Ampliação da Estrada Parque Taguatinga (EPTG-DF-085)
O fluxo que era de 150 mil veículos deve dobrar a capacidade quando a obra for concluída. Estão sendo feitas algumas passarelas, quatro complexos de viadutos, vias marginais com duas faixas cada, quatro pistas de cada lado na via principal (sendo uma delas exclusiva para ônibus, feita de concreto) e uma ciclovia. São 26km de extensão (ida e volta) a um custo de R$ 245 milhões. O Banco Mundial financia 70% da obra e os 30% restantes são a contrapartida do GDF.
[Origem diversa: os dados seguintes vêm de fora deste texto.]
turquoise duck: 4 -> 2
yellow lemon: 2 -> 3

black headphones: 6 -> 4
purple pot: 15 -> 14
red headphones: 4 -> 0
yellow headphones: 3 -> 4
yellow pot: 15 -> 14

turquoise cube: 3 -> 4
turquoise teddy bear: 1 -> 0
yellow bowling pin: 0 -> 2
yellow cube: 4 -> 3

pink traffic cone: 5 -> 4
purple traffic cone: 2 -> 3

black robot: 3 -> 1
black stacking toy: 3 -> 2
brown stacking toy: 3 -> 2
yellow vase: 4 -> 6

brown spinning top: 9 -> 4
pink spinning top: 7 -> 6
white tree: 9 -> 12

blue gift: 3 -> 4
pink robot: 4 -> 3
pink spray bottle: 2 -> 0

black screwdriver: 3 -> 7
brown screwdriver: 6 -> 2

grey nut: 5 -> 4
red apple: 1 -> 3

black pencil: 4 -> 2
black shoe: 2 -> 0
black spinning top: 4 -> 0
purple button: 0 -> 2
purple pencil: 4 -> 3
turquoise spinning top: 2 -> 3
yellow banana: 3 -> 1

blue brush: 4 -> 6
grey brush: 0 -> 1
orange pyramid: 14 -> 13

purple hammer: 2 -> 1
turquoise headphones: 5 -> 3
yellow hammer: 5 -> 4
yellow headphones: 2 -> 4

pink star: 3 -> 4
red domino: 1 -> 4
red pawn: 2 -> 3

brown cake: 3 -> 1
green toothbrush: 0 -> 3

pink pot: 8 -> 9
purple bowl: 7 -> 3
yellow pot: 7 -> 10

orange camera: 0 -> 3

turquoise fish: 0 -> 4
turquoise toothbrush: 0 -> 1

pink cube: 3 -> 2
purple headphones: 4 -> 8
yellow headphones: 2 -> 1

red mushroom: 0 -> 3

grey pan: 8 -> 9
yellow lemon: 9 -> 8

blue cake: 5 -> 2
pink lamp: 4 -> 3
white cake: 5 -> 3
Programa Cicloviário do Distrito Federal
Do projeto inicial, que previa a construção de 600km de ciclovias/ciclofaixas, o governo entregou apenas 42km. Atualmente, 125km estão em obras. Nas próximas semanas, dois dos quatro trechos que vão interligar as cinco estações do metrô de Ceilândia começarão a ser construídos e vão custar R$ 3,8 milhões. Em Santa Maria, há um trecho de 15km que está sendo reformado e, no Recanto das Emas, outros 33km. Rodovias como a Estrada Parque Vicente Pires e a EPTG terão ciclovias. O programa chegou a ter uma gerência para cuidar exclusivamente dos estudos e planejamento das ciclovias, mas ela foi extinta recentemente.

Veículo Leve sobre Trilhos (VLT)
O governo dividiu as obras em três trechos. O trecho 1 tem 6,5km e vai do aeroporto até o Terminal Sul. Recebeu recursos de R$ 361 milhões do governo federal por meio do Programa de Infraestrutura e Transporte e Mobilidade Urbana, o Pró-Transporte. A verba também será aplicada na duplicação da DF 047 — que liga o aeroporto ao Eixão Sul. As obras devem começar ainda este ano e a previsão é que sejam concluídas em novembro de 2012. O trecho 2 é o maior, com 8,7km. Compreende o percurso entre o Terminal Sul e a 502 Norte. O viaduto em frente ao Setor Policial Sul e o Centro de Manutenção já começou a ser construído, mas a obra está parada porque o governo ficou devendo documentação que está sendo analisada pelo Instituto do Patrimônio Histórico e Artístico Nacional (Iphan). O terceiro e último trecho vai da 502 Norte ao Terminal Norte (7,4km), mas ainda não há previsão para ser iniciado.

Estacionamento subterrâneo
O GDF está ajustando o orçamento para licitar a construção, a implantação, a sinalização, a operação e a manutenção de estacionamentos em áreas públicas. Serão criadas 10.574 vagas subterrâneas e de superfície nos setores Comercial Sul, Bancário Norte, Bancário Sul, Autarquias Sul, Hospitalar Norte e na Esplanada. As obras estão estimadas em R$ 300 milhões.


Fonte: Comitê de Obras do Governo do Distrito Federal e Codeplan.